更新时间:作者:佚名
窗台上的咖啡凉了第三次,我才意识到自己又发呆了整整一个下午。手机屏幕暗下去,映出一张有些恍惚的脸。这种状态你大概也熟悉——心里装着一个人,他不在眼前,却无处不在。晨起刷牙时,水流声里恍惚有他的声音;深夜加班回家,路灯把影子拉长,总觉得旁边该有另一道影子才对。“思君不见朝与暮”,古人这七个字,真真是把这种浸透在时间缝隙里的想念,说到了骨子里。
这句子美,美在它的无奈与绵长。朝与暮,是一天的两极,是最光明与最朦胧的时刻。思念偏偏挑中了这两个时辰攻城略地。清晨醒来,第一个念头飘向他,像枕边未散的梦;日暮时分,倦鸟归巢,万家灯火逐一亮起,那份“他人皆团圆,唯我独徘徊”的孤寂感便混着夜色氤氲开来。思念从来不是持续不断的滔天巨浪,而是这种定时响起的、细微而坚定的潮汐,温柔地磨损着心的堤岸。

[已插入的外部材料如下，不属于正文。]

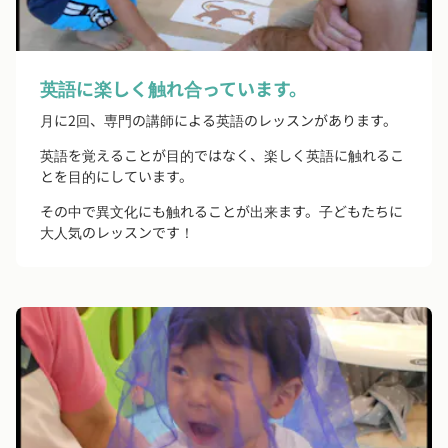
英語に楽しく触れ合っています。
月に2回、専門の講師による英語のレッスンがあります。
英語を覚えることが目的ではなく、楽しく英語に触れるこ
とを目的にしています。
その中で異文化にも触れることが出来ます。子どもたちに
大人気のレッスンです！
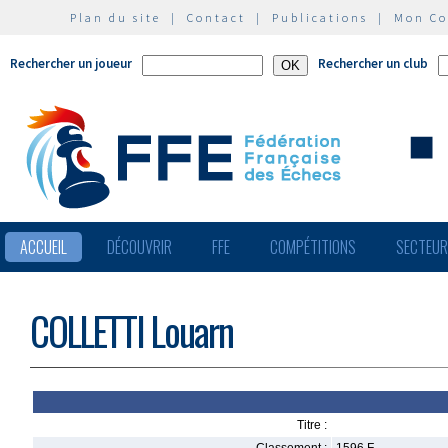
Plan du site
|
Contact
|
Publications
|
Mon C
Rechercher un joueur
Rechercher un club
ACCUEIL
DÉCOUVRIR
FFE
COMPÉTITIONS
SECTEU
COLLETTI Louarn
Titre :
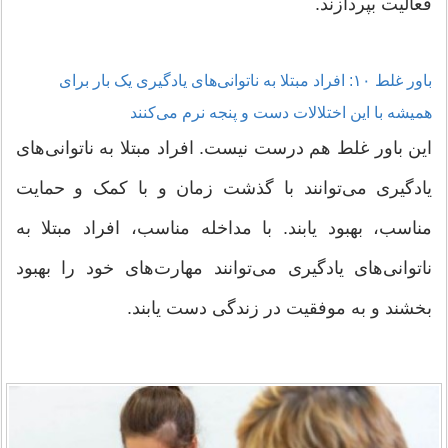
فعالیت بپردازند.
باور غلط ۱۰: افراد مبتلا به ناتوانی‌های یادگیری یک بار برای
همیشه با این اختلالات دست و پنجه نرم می‌کنند
این باور غلط هم درست نیست. افراد مبتلا به ناتوانی‌های
یادگیری می‌توانند با گذشت زمان و با کمک و حمایت
مناسب، بهبود یابند. با مداخله مناسب، افراد مبتلا به
ناتوانی‌های یادگیری می‌توانند مهارت‌های خود را بهبود
بخشند و به موفقیت در زندگی دست یابند.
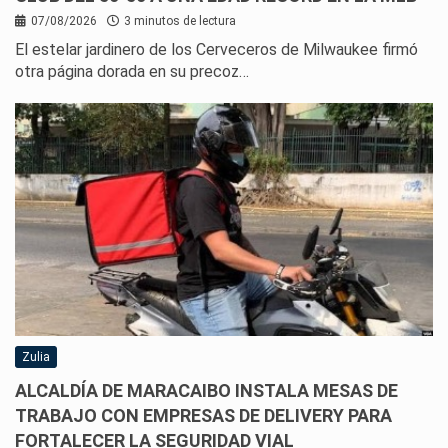
07/08/2026
3 minutos de lectura
El estelar jardinero de los Cerveceros de Milwaukee firmó
otra página dorada en su precoz…
Zulia
ALCALDÍA DE MARACAIBO INSTALA MESAS DE
TRABAJO CON EMPRESAS DE DELIVERY PARA
FORTALECER LA SEGURIDAD VIAL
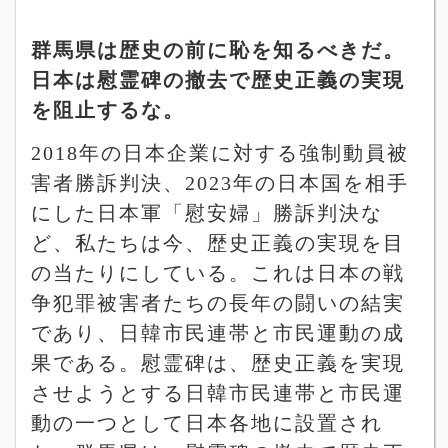
群馬県は歴史の前に恥を知るべきだ。
日本は慰霊碑の撤去で歴史正義の実現
を阻止するな。
2018
年の日本企業に対する強制動員被
害者勝訴判決、
2023
年の日本国を相手
にした日本軍「慰安婦」勝訴判決な
ど、私たちは今、歴史正義の実現を目
の当たりにしている。これは日本の戦
争犯罪被害者たちの長年の闘いの結実
であり、日韓市民連帯と市民運動の成
果である。慰霊碑は、歴史正義を実現
させようとする日韓市民連帯と市民運
動の一つとして日本各地に設置され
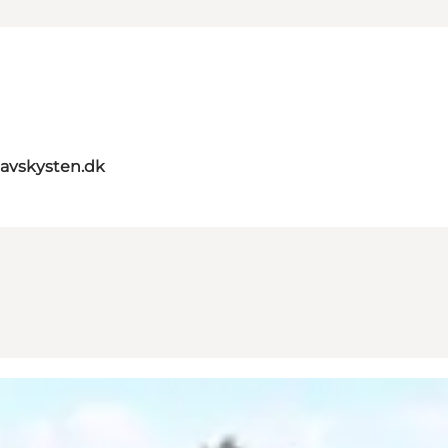
avskysten.dk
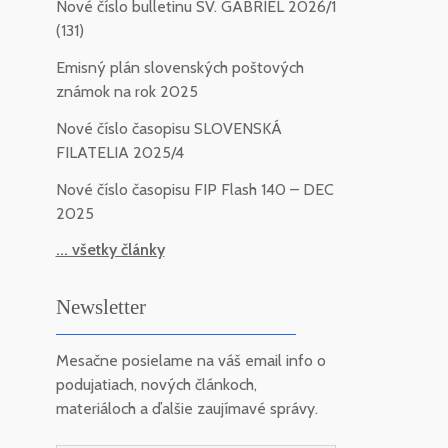
Nové číslo bulletinu SV. GABRIEL 2026/1
(131)
Emisný plán slovenských poštových
známok na rok 2025
Nové číslo časopisu SLOVENSKÁ
FILATELIA 2025/4
Nové číslo časopisu FIP Flash 140 – DEC
2025
... všetky články
Newsletter
Mesačne posielame na váš email info o
podujatiach, nových článkoch,
materiáloch a ďalšie zaujímavé správy.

它的出处,是南宋诗人范成大的《车遥遥篇》。全诗是“车遥遥,马憧憧。君游东山东复东,安得奋飞逐西风。愿我如星君如月,夜夜流光相皎洁。月暂晦,星常明。留明待月复,三五共盈盈。”我们最熟悉的是“愿我如星君如月”那几句,但开头那种车马劳顿、山川阻隔的无力感,才是“思君不见”的底色。古人没有手机,没有高铁,一别之后,音讯可能全靠商队驿马捎带,经年累月。他们的“不见”,是物理意义上真正的茫茫不见,那种不确定性带来的煎熬,恐怕比今人深刻百倍。

然而奇妙的是,这种情感穿越千年,内核丝毫未变。我们有了即时通讯,视频电话一秒就能见到面孔,但那种精神上的“不见”,反而可能更磨人。你看到他在社交账号上分享的生活片段,却不知道他放下手机后那一刻的真实心情;你收到他简短回复的“在忙”,却触摸不到他周围的空气。现代的“思君不见”,是隔着玻璃墙的凝视,看得见光影,听不清声音,触不到温度。朝与暮之间,填满了已读未回、猜测和等待。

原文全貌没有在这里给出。